- [About this task]: Return the listing below character for character.

─── Task input

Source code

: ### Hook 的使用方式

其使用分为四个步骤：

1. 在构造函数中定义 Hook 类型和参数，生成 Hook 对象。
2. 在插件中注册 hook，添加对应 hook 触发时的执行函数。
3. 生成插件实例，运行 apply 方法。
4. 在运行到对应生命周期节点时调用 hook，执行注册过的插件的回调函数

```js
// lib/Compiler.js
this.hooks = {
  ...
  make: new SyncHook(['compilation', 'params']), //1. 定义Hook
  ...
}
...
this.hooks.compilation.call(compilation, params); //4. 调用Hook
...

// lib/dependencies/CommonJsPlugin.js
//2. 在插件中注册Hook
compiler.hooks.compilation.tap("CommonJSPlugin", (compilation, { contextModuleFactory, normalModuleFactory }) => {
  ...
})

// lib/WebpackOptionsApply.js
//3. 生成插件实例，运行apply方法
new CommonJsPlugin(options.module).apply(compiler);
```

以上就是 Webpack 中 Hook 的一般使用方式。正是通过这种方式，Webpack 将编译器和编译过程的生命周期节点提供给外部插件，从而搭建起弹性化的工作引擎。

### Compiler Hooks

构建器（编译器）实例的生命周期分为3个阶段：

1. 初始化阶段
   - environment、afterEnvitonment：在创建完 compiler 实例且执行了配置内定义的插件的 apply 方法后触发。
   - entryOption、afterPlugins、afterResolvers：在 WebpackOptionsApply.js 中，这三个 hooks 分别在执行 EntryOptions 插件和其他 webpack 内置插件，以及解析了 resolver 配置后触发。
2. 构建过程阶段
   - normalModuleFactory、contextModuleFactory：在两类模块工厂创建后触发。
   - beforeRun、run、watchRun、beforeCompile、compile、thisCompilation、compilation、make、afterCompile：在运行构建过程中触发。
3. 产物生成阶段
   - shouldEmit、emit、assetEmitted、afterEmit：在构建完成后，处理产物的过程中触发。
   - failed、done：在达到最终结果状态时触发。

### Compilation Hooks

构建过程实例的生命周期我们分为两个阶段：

──────

- [Answer section]:
Source code

: ### Hook 的使用方式

其使用分为四个步骤：

1. 在构造函数中定义 Hook 类型和参数，生成 Hook 对象。
2. 在插件中注册 hook，添加对应 hook 触发时的执行函数。
3. 生成插件实例，运行 apply 方法。
4. 在运行到对应生命周期节点时调用 hook，执行注册过的插件的回调函数

```js
// lib/Compiler.js
this.hooks = {
  ...
  make: new SyncHook(['compilation', 'params']), //1. 定义Hook
  ...
}
...
this.hooks.compilation.call(compilation, params); //4. 调用Hook
...

// lib/dependencies/CommonJsPlugin.js
//2. 在插件中注册Hook
compiler.hooks.compilation.tap("CommonJSPlugin", (compilation, { contextModuleFactory, normalModuleFactory }) => {
  ...
})

// lib/WebpackOptionsApply.js
//3. 生成插件实例，运行apply方法
new CommonJsPlugin(options.module).apply(compiler);
```

以上就是 Webpack 中 Hook 的一般使用方式。正是通过这种方式，Webpack 将编译器和编译过程的生命周期节点提供给外部插件，从而搭建起弹性化的工作引擎。

### Compiler Hooks

构建器（编译器）实例的生命周期分为3个阶段：

1. 初始化阶段
   - environment、afterEnvitonment：在创建完 compiler 实例且执行了配置内定义的插件的 apply 方法后触发。
   - entryOption、afterPlugins、afterResolvers：在 WebpackOptionsApply.js 中，这三个 hooks 分别在执行 EntryOptions 插件和其他 webpack 内置插件，以及解析了 resolver 配置后触发。
2. 构建过程阶段
   - normalModuleFactory、contextModuleFactory：在两类模块工厂创建后触发。
   - beforeRun、run、watchRun、beforeCompile、compile、thisCompilation、compilation、make、afterCompile：在运行构建过程中触发。
3. 产物生成阶段
   - shouldEmit、emit、assetEmitted、afterEmit：在构建完成后，处理产物的过程中触发。
   - failed、done：在达到最终结果状态时触发。

### Compilation Hooks

构建过程实例的生命周期我们分为两个阶段：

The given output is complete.